In summary, our results suggest that VEnCodes for a wide-variety of human primary cell types and cancer cells can be discovered, quality-controlled, and cross-validated in silico using heuristic algorithms and publicly-available genome-wide RE-usage databases, such as the FANTOM5 promoter and enhancer atlases. VEnCodes could be used to engineer intracellular biosensors or devices that use intersectional genetics tools to “read” the VEnCodes and translate them into a custom genetic output. This would allow systematic genetic access to any of these cell types or states. Genetic access carries enormous therapeutic potential by allowing the selective delivery of genetic messages and cures to cells, such as various forms of gene therapy or the specific genetic ablation of abnormal cancerous cells.
Author’s contributions
AM and AMG designed the study, implemented analyzes, analyzed the data, and wrote the manuscript.
Materials and Methods
Materials (code and data) are available at https://github.com/AndreMacedo88/VEnCode. Python language was used to implement all the algorithms and methods in this study (Python Software Foundation.
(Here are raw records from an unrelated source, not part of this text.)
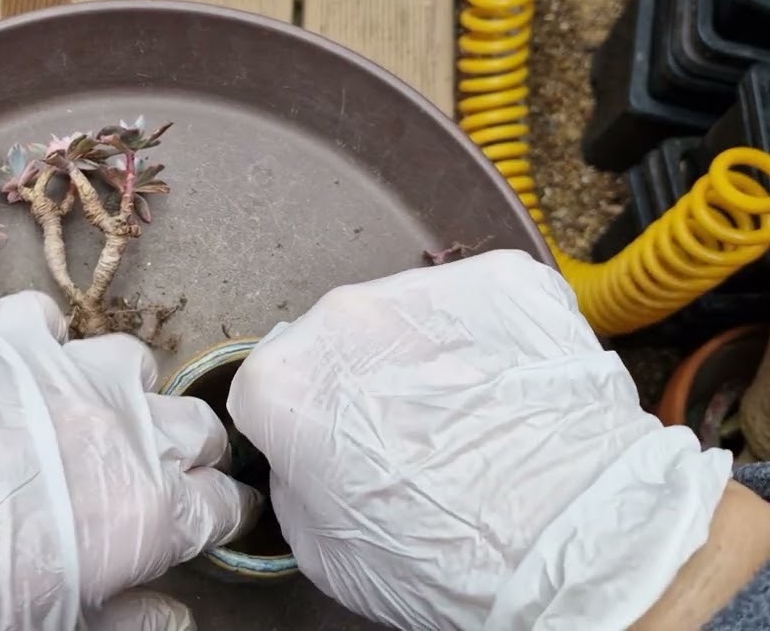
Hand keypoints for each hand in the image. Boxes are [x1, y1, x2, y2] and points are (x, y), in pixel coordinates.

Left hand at [0, 291, 258, 628]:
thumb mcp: (58, 625)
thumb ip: (129, 615)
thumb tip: (171, 616)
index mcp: (150, 512)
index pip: (223, 501)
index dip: (214, 511)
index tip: (199, 514)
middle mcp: (126, 432)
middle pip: (198, 426)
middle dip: (185, 450)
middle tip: (146, 469)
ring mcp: (68, 376)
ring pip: (135, 363)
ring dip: (121, 391)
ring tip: (85, 413)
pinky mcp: (9, 341)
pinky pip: (47, 318)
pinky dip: (43, 339)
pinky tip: (23, 368)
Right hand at [228, 250, 731, 629]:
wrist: (572, 541)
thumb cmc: (450, 557)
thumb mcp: (321, 550)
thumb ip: (293, 481)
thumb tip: (304, 459)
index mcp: (283, 380)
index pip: (266, 386)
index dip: (298, 424)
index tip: (329, 448)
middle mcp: (342, 316)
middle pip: (337, 341)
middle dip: (361, 381)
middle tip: (409, 438)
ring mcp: (425, 290)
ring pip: (409, 315)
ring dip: (426, 355)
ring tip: (471, 417)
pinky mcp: (504, 279)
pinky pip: (484, 302)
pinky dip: (495, 337)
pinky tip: (512, 389)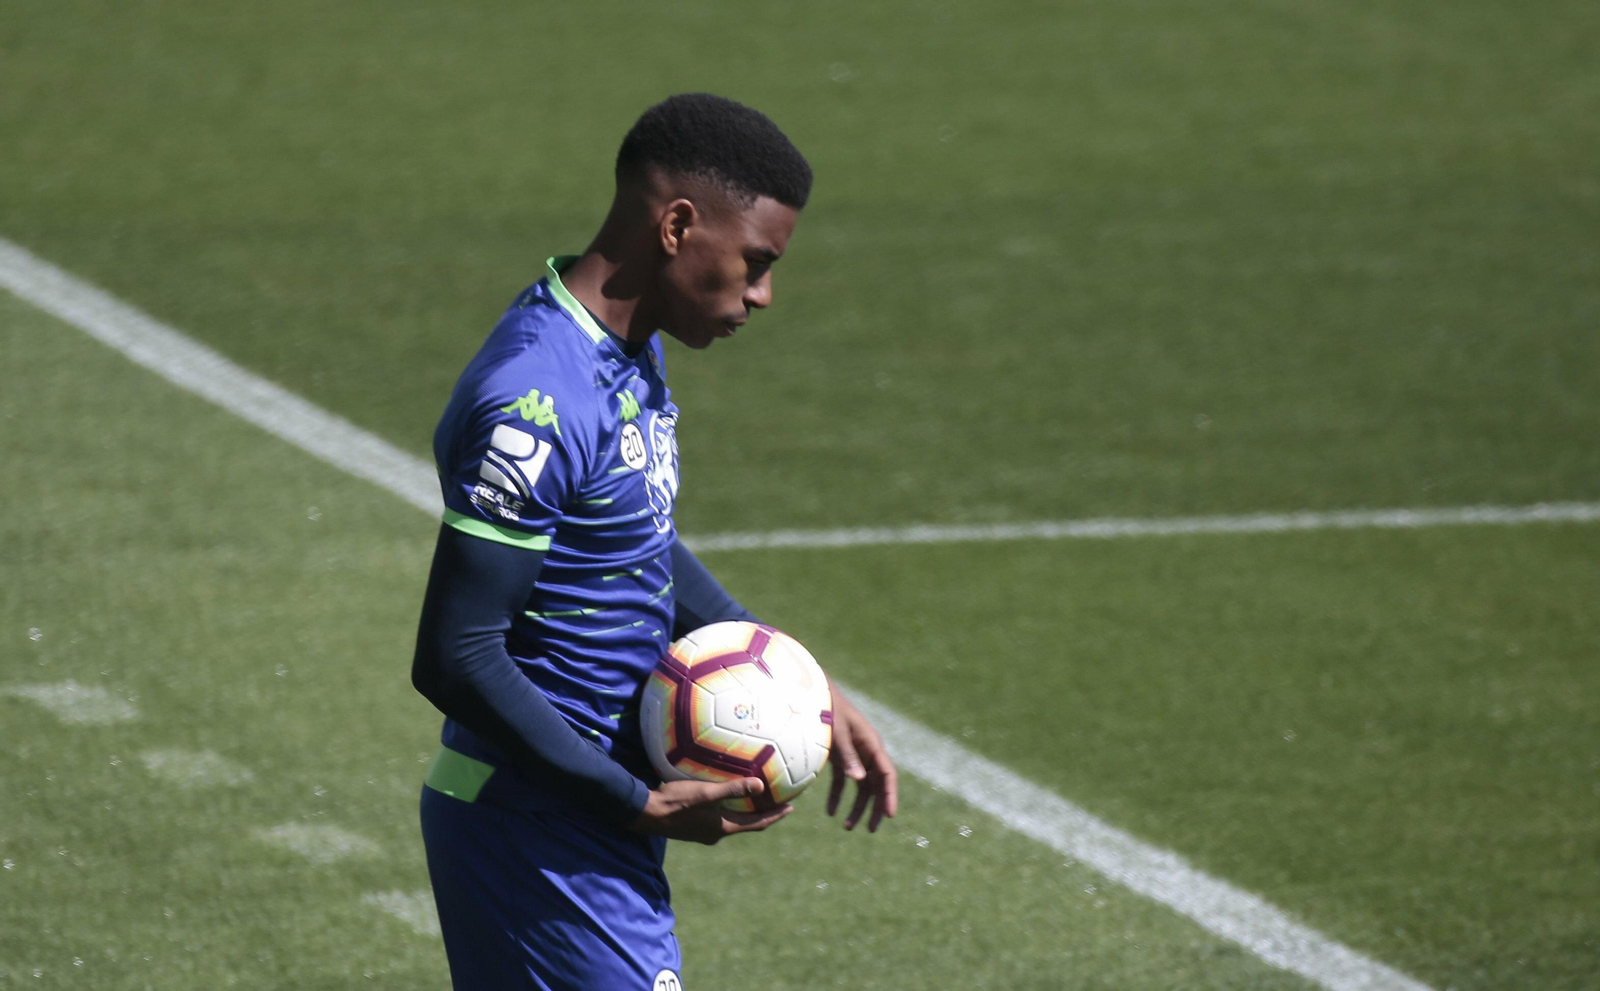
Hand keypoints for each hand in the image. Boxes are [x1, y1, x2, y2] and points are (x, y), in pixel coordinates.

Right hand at [628, 777, 792, 844]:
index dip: (775, 815)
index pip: (757, 823)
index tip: (792, 807)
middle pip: (747, 823)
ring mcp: (703, 832)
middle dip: (764, 812)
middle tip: (779, 800)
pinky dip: (730, 809)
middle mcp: (716, 833)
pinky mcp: (693, 826)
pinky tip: (725, 797)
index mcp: (723, 828)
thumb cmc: (676, 802)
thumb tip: (761, 785)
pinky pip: (719, 818)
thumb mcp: (706, 793)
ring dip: (746, 811)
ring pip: (732, 821)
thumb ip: (732, 789)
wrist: (645, 814)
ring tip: (756, 797)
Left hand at [827, 686, 898, 831]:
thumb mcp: (836, 732)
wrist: (814, 693)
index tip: (889, 815)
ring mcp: (854, 753)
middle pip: (876, 784)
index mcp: (871, 744)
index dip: (890, 795)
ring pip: (861, 786)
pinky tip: (830, 812)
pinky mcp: (840, 755)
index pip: (887, 774)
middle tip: (870, 830)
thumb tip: (859, 781)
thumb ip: (847, 755)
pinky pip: (843, 780)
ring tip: (847, 827)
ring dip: (856, 806)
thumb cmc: (827, 709)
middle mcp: (867, 751)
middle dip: (874, 808)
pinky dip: (838, 796)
Python Language Reference, version 3.6.5. Available at http://www.python.org. The R language with the ggplot2 package was used to generate the plots for the Figures (R Core Team, 2013: http://www.R-project.org/; Wickham, 2016).
Supplementary Materials
Supplementary materials include Supplementary Figures S1-6, Supplementary Tables S1-S6, and Supplementary Data S1-2. The latter are available at https://github.com/AndreMacedo88/VEnCode.
Conflicts of Interests
The authors declare no conflicts of interests.
Acknowledgements
We thank Drs. Fabiana Heredia, Andres Garelli, Musa Mhlanga, Ney Lemke, Tatiana Torres, and Ms. Benilde Pondeca, and other members of the Integrative Biomedicine Laboratory for important discussions, comments, and/or suggestions on the manuscript. A.M.G. was supported by an FCT Investigator Grant (IF/00022/2012). A.M. was supported by fellowships from FCT (SFRH/BD/94931/2013) and the LIGA PORTUGUESA CONTRA O CANCRO (LPCC) 2017. Work in the Integrative Biomedicine Laboratory is supported by the FCT (UID/Multi/04462/2019; PTDC/BEXBCM/1370/2014; PTDC/MED-NEU/30753/2017; and PTDC/BIA-BID/31071/2017), the MIT Portugal Program (MIT-EXPL/BIO/0097/2017), and FAPESP (2016/09659-3).
Footnotes
We provide methods for the cross-validation of CAGE-seq-derived VEnCodes and for the extraction of VEnCodes from pooled single cell sequencing data.